According to Mr. Kwetey, he is more of an Aflao boy. “Hohoe is the place I was privileged to touch the planet so I’m forever grateful. My umbilical cord is buried there so I have a deep connection with the place,” he added.

Sharing fond memories of some activities that happened around the Aflao border, the politician described the community as “a cross road where you meet everybody.”

He shared that although the community was noted for smuggling, growing up in Aflao was a beautiful moment in his life. Just like any young and active boy who enjoyed participating in sports, Mr. Kwetey loved playing football. He mentioned that his favourite position was the midfield and at a point owned a small football team.

“I grew up particularly young and very interested in playing football. I don’t know but I had early interest in it and my main engagement was football in the community. I used to play a lot with my favorite position as midfield. I loved playing there and I was very good at it. I actually had a football club growing up. So I got the jerseys for my friends, bought the ball and if I lose a match I take the ball away,” he said.

Speaking of inspirations and people who had some impact on his life he identified the legendary Bob Marley as his primary inspirer. “I started very early to identify with some people and I think they somehow influenced me. I think my first inspirer was Bob Marley,” he said.

Although Bob Marley’s music was excellent, Fifi Kwetey chose to focus on the more important concepts in his songs, eventually developing a belief in pan-Africanism and the necessity for Africa to be freed not only politically but also economically.

A further impact on the politician’s life was the late President Jerry John Rawlings. Fifi Kwetey had a virtual taste of life in Togo and Ghana while residing in Afloa. His perspective was also influenced by the differences in these nations’ systems of governance and the stark contrasts between their leaders at the time.

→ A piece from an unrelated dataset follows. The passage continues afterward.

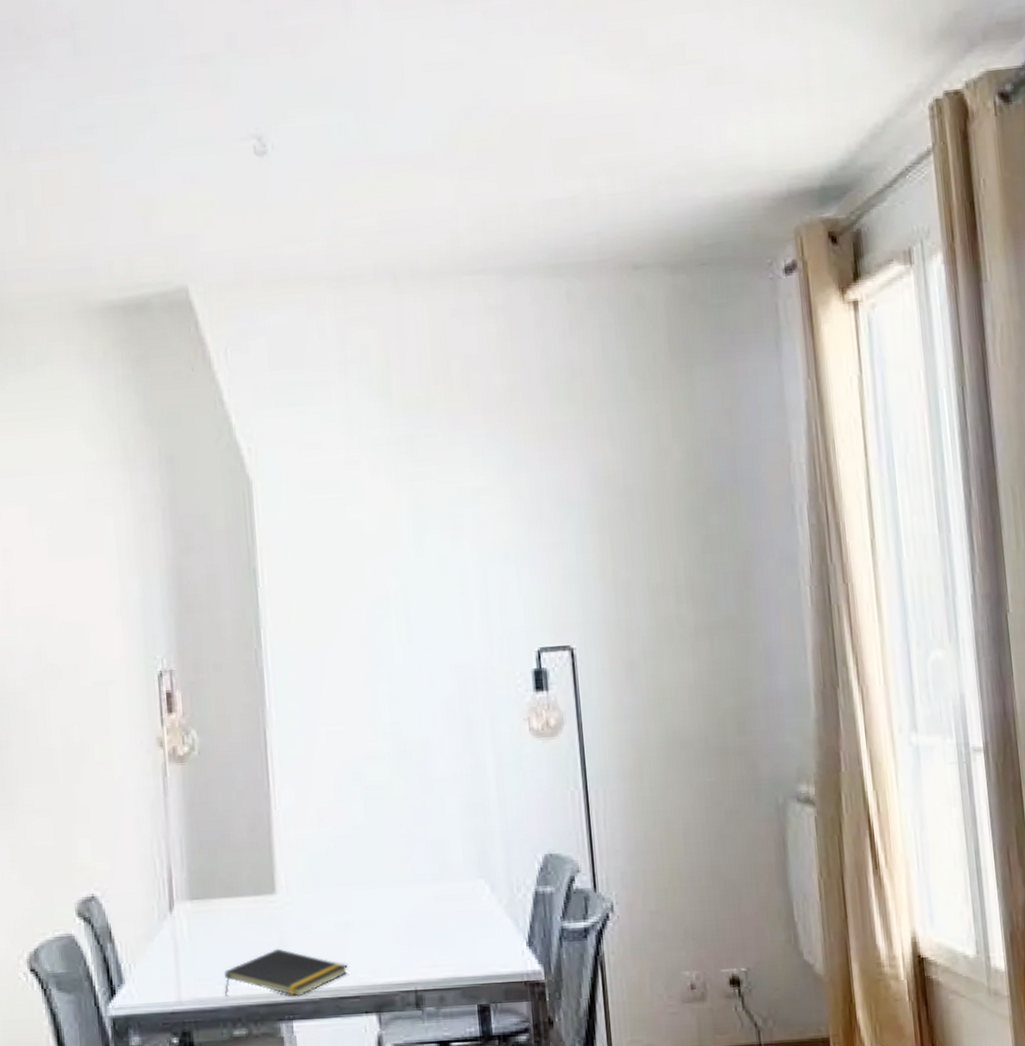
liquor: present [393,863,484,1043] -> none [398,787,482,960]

From the Late Rawlings, he got to understand that “leadership should be down to earth. The cult of the personality is what I hated growing up because that is what you saw across the border in Togo. It was like one man was god and in fact, when you’re home talking you’re afraid to even mention his name. It didn’t just happen in Togo but across the continent. So, growing up I dejected that form of political leadership. I dejected it with everything I have even with Rawlings I saw he wasn’t perfect but I saw much of an effort to empower the people.”

Considering being a social change activist, Mr. Kwettey disclosed that it was never his plan to become an MP. “I actually didn’t have an ambition to be an MP. Infact, it has never been a personal interest and I never saw myself being an MP at any point in time.”

However, having lived as a successful and renowned politician sharing a word of advice to the younger generation, he furthered, “I believe we all have different destinies and as a young boy growing up. We need to surround ourselves with people who have a positive influence on us and can push us in achieving what seems impossible.

Following the interview, YFM’s programme manager, Eddy Blay, said that the time spent with Fifi Kwetey had been one of the most inspiring radio segments he had ever heard: “Every youth who listened to Fifi Kwetey today will definitely be inspired. It is a great feeling to have accomplished personalities speak to the youth from the heart.